_Entries supplied_.

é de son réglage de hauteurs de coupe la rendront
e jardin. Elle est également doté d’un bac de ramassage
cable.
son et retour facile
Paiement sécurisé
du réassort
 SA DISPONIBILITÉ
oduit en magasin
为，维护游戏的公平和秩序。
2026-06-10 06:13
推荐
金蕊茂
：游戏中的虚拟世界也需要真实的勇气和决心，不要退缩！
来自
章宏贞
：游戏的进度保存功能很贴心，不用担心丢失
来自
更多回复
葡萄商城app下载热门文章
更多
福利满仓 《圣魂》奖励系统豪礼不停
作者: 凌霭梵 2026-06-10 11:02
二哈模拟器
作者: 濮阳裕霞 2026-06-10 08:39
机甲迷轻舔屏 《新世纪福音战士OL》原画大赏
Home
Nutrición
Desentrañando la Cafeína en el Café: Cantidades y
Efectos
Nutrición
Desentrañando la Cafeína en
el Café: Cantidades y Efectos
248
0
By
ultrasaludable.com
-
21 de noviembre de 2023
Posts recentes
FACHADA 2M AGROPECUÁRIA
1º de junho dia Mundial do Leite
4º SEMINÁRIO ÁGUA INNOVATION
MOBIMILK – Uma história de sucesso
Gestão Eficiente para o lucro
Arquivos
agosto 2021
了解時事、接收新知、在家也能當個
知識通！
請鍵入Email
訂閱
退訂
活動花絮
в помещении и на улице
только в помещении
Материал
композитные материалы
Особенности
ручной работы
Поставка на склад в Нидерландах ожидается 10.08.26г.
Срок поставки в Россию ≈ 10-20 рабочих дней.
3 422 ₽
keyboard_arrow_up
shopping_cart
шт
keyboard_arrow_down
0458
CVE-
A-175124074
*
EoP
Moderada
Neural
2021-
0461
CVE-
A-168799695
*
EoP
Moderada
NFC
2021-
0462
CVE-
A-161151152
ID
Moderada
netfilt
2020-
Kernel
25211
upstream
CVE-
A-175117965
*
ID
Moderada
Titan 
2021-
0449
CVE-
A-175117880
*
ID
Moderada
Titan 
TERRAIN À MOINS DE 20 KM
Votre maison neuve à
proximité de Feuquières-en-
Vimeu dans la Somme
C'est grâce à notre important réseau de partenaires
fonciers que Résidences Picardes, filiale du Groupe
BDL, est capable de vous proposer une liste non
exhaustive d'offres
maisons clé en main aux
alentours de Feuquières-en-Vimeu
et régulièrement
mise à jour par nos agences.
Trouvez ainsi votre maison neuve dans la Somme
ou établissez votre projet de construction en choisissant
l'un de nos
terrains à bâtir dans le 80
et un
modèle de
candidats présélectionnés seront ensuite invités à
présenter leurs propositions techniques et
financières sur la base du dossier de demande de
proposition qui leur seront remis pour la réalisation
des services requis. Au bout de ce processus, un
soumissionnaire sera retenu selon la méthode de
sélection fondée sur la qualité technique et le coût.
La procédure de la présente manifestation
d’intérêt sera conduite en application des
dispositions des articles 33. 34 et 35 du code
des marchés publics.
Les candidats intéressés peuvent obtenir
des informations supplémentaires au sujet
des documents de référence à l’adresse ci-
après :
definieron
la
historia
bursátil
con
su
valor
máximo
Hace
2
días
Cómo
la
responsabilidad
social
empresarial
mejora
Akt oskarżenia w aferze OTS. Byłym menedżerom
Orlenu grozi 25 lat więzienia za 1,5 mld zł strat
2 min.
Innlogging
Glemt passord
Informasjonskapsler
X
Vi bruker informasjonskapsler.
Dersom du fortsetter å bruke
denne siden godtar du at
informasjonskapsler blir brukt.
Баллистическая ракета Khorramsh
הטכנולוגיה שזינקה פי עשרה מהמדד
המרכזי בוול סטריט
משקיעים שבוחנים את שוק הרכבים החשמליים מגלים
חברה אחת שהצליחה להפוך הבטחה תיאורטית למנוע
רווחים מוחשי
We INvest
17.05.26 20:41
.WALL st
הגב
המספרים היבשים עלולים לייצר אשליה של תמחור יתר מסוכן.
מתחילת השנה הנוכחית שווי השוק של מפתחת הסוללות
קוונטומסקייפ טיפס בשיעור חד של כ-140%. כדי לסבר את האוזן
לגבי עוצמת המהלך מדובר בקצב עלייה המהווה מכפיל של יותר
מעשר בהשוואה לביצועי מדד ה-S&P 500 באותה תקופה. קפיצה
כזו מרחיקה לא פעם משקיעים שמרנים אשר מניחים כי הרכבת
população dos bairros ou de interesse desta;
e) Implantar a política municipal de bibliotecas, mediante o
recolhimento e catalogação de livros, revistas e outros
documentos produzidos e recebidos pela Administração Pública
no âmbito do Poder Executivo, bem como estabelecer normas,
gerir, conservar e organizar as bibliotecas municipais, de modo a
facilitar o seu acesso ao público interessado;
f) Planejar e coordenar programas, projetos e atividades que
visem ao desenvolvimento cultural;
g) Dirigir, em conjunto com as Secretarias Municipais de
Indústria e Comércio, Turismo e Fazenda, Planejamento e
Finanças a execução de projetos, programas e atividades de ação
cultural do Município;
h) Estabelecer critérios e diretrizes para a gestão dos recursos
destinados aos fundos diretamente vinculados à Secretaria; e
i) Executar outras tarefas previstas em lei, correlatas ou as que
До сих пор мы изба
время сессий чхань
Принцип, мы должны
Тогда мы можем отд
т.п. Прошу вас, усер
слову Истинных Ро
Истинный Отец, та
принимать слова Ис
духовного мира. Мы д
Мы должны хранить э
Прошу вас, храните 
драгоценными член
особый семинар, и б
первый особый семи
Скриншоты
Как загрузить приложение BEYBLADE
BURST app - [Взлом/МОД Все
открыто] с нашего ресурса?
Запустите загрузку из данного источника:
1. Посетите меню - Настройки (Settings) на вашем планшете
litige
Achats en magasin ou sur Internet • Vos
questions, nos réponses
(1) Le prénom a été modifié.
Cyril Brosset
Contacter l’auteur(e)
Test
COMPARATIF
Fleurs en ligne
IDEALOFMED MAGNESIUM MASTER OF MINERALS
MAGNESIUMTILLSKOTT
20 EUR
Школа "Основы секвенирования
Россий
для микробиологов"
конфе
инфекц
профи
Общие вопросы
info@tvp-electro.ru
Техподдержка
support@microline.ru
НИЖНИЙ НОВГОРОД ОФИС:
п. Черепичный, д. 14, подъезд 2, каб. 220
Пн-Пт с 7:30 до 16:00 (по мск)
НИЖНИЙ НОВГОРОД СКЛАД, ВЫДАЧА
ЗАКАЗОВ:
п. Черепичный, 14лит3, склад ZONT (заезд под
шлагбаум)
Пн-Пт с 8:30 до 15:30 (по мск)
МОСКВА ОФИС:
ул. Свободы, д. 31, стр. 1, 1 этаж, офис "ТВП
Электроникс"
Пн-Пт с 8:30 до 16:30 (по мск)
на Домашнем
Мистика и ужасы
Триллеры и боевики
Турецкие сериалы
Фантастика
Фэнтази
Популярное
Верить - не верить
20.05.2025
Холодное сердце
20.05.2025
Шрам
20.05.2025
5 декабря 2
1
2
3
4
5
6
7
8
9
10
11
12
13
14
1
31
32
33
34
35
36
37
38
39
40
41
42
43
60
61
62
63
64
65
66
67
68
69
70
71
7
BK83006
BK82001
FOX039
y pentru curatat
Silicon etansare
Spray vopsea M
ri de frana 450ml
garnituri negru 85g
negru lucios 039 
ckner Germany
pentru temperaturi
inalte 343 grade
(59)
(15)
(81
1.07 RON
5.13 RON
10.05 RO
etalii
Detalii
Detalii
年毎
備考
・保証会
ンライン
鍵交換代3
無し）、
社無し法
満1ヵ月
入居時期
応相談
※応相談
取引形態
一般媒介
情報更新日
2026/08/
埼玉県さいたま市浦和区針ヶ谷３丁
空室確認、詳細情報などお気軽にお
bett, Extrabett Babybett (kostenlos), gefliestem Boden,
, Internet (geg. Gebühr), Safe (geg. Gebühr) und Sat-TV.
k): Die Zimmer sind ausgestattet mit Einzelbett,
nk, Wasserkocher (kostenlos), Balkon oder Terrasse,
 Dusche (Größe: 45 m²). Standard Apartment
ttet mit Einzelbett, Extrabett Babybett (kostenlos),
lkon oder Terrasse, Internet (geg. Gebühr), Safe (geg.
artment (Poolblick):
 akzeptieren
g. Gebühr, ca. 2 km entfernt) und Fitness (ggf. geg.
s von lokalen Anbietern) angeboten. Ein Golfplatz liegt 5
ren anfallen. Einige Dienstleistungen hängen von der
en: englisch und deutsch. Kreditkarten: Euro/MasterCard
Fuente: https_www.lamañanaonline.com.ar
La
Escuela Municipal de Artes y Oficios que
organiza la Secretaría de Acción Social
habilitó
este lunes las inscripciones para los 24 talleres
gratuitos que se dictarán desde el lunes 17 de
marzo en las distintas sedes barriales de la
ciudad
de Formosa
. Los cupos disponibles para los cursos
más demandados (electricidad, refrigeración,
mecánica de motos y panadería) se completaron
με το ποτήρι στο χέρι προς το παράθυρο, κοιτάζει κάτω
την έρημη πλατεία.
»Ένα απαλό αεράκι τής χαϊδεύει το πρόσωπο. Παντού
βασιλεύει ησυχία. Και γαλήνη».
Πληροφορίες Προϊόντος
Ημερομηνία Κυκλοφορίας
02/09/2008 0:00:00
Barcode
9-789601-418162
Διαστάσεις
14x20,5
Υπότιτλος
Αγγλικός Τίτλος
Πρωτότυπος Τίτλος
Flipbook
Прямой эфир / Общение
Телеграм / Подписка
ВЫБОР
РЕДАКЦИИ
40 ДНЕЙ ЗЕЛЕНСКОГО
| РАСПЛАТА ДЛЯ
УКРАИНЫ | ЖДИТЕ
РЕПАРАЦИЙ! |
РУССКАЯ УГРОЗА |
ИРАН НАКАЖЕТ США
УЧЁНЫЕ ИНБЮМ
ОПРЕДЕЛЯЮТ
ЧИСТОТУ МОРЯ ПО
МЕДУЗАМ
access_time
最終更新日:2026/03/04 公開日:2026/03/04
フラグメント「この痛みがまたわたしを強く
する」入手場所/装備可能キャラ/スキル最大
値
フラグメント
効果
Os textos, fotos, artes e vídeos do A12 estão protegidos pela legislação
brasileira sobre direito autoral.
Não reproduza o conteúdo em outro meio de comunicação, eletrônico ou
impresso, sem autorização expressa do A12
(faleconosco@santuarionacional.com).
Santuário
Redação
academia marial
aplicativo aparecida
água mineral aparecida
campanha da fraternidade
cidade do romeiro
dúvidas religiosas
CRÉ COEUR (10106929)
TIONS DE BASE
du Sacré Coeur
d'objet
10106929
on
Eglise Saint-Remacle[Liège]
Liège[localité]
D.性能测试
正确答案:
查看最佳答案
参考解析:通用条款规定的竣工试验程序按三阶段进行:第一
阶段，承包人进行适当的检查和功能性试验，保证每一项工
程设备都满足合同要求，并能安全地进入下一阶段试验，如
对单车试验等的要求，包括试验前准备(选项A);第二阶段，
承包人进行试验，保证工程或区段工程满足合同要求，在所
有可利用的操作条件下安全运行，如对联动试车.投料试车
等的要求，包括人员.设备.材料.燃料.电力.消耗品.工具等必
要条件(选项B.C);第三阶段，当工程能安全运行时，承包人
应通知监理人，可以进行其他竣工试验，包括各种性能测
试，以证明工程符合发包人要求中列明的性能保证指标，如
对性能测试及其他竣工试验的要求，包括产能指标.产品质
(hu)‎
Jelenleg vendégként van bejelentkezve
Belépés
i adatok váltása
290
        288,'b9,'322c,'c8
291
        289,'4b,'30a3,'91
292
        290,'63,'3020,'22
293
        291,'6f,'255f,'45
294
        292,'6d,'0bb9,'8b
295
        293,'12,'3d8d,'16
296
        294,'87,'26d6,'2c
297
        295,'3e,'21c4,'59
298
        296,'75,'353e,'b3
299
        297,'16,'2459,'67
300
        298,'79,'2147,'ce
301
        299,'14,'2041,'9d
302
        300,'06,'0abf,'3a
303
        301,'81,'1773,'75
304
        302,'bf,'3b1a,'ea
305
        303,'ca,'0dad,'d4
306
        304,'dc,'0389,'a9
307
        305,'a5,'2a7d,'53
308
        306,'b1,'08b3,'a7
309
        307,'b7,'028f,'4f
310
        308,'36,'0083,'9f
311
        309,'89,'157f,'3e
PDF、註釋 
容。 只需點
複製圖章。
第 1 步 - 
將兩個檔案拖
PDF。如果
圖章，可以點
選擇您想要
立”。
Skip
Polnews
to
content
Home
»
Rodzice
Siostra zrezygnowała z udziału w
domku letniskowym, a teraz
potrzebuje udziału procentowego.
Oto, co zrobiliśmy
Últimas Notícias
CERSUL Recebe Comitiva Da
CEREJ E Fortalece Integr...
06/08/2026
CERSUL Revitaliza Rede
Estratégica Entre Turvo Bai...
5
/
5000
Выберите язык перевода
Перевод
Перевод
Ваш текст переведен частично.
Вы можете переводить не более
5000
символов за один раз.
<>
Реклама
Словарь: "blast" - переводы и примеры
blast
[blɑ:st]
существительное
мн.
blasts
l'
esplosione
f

_Task requirements_.
Each line of the data that holds "Feuquières" should be reported.

_Solution for this exercise_.
proximité de Feuquières-en-
alentours de Feuquières-en-Vimeu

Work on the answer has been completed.